§ **Data for this task**:
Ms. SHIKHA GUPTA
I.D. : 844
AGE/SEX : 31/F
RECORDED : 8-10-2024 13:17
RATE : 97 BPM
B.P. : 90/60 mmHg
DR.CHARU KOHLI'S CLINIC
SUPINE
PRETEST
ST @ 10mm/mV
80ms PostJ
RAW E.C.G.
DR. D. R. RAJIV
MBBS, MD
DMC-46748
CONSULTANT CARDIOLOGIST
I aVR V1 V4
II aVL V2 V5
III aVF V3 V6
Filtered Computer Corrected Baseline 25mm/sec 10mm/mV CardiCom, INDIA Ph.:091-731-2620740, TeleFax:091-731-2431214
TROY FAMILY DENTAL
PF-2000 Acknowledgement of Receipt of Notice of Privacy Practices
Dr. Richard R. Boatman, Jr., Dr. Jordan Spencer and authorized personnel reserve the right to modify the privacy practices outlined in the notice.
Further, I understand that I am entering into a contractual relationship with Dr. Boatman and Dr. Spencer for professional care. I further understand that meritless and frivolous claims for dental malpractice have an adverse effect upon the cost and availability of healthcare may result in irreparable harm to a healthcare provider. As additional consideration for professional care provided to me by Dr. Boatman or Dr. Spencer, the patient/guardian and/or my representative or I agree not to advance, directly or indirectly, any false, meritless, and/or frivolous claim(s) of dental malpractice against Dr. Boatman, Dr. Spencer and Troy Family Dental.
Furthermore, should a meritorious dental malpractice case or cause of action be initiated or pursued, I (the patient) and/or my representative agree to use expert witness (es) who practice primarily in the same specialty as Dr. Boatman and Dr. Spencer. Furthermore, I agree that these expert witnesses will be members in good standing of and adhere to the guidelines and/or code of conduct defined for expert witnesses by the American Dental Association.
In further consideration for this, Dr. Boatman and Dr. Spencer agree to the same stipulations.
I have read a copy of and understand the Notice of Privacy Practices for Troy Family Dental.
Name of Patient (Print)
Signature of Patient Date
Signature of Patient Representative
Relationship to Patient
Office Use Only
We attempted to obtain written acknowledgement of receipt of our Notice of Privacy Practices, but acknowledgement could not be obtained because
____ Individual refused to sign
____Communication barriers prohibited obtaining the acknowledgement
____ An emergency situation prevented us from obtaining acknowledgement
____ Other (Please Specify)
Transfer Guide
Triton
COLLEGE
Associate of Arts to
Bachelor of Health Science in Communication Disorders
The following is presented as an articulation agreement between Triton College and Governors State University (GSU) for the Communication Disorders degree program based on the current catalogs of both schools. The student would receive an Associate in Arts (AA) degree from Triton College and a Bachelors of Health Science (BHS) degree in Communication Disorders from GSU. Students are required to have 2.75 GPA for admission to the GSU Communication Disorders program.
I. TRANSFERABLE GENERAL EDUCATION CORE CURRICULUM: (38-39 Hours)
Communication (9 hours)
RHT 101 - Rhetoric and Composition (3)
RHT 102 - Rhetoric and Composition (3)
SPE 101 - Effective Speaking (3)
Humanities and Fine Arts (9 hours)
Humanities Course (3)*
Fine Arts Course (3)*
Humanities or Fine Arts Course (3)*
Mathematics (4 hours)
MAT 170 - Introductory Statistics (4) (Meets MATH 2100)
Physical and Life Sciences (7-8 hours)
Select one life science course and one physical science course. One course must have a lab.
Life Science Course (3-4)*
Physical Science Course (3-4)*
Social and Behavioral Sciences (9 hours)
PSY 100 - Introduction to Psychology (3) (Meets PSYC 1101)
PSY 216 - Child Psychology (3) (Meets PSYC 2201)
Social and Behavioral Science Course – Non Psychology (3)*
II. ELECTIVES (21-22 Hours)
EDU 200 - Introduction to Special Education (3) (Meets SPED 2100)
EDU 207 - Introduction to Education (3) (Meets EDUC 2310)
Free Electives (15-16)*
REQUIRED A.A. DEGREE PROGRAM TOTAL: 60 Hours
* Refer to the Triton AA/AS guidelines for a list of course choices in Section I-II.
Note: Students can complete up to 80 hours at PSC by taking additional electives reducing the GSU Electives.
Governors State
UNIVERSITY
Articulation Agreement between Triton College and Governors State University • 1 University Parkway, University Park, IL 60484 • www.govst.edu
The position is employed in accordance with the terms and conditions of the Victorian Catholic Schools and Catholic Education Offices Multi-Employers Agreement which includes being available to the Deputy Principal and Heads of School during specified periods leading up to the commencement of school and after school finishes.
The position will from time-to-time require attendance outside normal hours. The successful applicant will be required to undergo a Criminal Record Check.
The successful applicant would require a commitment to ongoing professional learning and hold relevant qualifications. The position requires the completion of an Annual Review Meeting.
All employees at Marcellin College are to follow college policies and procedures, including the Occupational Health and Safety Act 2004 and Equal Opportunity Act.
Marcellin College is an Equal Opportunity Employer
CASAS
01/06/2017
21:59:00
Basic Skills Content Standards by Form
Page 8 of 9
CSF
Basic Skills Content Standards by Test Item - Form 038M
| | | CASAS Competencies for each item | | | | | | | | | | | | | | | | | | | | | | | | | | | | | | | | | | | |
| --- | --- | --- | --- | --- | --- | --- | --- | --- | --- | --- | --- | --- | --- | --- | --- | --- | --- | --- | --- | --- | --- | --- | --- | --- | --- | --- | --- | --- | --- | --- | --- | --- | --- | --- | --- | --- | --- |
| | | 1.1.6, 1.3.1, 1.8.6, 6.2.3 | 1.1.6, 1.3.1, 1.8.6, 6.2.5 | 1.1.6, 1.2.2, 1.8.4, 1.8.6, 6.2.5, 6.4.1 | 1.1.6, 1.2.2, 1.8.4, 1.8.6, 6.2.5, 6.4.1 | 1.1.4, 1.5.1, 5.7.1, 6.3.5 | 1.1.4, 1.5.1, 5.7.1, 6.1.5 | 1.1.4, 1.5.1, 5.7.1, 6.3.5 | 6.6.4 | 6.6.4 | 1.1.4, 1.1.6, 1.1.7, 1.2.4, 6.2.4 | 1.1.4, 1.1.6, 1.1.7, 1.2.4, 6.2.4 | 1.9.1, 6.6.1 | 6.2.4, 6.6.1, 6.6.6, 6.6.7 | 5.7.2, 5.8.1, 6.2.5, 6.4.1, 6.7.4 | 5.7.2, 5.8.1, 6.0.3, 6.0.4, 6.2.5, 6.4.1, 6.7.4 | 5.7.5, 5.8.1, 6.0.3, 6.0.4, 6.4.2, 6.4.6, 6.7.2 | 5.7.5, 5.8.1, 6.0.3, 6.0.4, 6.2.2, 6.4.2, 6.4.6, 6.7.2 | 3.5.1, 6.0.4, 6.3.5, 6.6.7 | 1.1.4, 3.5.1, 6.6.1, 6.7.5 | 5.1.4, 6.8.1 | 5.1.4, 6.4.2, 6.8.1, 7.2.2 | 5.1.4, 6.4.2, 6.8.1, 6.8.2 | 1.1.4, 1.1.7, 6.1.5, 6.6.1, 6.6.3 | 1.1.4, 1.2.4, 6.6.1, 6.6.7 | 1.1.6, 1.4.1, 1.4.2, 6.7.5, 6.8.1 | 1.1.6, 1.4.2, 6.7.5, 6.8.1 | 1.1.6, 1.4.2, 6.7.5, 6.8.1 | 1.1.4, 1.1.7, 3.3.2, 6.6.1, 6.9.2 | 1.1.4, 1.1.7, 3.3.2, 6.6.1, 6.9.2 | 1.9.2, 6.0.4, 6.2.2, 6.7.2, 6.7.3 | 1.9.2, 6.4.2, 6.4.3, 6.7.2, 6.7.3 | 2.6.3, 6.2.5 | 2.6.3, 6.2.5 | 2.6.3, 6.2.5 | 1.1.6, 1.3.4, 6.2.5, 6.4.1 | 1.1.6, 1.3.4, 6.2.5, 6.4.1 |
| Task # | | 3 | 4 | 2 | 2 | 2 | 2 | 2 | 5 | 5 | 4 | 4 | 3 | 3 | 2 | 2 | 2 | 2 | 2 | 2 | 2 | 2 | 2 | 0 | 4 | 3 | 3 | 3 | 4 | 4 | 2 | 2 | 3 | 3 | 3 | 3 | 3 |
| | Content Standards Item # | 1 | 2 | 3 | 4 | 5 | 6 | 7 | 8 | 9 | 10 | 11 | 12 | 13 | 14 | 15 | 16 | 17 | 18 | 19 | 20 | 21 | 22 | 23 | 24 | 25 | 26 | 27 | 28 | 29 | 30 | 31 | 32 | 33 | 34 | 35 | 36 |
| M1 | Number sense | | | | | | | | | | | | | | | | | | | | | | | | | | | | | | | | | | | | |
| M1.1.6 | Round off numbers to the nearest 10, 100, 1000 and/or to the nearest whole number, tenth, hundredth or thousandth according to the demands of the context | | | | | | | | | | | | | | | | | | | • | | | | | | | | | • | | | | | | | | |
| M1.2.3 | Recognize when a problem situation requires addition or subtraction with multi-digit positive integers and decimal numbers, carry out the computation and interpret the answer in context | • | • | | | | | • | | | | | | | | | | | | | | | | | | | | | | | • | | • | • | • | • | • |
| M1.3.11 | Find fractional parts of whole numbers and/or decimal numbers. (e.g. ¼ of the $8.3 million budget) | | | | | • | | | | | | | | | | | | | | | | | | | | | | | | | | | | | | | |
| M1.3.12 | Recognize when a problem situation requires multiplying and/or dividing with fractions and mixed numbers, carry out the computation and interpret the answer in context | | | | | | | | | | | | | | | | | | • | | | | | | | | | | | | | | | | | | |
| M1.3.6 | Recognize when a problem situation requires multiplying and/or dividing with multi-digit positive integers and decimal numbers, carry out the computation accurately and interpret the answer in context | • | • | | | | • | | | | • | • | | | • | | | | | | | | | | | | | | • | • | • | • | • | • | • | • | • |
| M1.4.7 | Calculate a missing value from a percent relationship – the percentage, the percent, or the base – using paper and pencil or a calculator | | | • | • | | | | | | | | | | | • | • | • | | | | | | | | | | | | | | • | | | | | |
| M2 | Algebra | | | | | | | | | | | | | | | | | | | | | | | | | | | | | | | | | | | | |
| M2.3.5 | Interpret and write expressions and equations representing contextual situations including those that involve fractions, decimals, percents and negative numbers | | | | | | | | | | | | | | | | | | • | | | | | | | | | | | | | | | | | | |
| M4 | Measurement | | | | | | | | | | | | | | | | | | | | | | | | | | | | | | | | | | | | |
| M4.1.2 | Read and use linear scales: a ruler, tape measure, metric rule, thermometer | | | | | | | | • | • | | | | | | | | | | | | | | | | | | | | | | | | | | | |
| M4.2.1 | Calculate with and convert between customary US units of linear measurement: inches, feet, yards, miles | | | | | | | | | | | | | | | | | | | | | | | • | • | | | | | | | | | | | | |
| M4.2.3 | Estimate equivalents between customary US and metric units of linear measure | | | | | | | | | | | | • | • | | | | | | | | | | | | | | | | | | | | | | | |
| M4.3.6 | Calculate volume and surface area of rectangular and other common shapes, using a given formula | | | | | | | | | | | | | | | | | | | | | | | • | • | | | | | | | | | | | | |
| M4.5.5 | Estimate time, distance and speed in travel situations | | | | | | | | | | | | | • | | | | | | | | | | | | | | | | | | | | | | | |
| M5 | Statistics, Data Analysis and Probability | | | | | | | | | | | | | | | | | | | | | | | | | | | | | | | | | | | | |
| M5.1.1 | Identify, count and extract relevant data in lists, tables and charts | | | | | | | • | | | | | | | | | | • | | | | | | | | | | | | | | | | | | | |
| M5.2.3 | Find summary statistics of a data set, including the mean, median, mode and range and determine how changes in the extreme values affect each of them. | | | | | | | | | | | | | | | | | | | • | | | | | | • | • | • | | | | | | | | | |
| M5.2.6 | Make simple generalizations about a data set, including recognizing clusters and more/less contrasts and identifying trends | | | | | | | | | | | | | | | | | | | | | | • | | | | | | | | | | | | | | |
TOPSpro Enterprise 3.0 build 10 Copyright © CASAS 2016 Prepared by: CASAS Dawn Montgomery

§ **Directions**: Lines after the one containing "Filtered Computer Corrected" are not part of the task. Output the entries exactly from their first line through that one.

§ **Exercise response**:
Ms. SHIKHA GUPTA
I.D. : 844
AGE/SEX : 31/F
RECORDED : 8-10-2024 13:17
RATE : 97 BPM
B.P. : 90/60 mmHg
DR.CHARU KOHLI'S CLINIC
SUPINE
PRETEST
ST @ 10mm/mV
80ms PostJ
RAW E.C.G.
DR. D. R. RAJIV
MBBS, MD
DMC-46748
CONSULTANT CARDIOLOGIST
I aVR V1 V4
II aVL V2 V5
III aVF V3 V6
Filtered Computer Corrected Baseline 25mm/sec 10mm/mV CardiCom, INDIA Ph.:091-731-2620740, TeleFax:091-731-2431214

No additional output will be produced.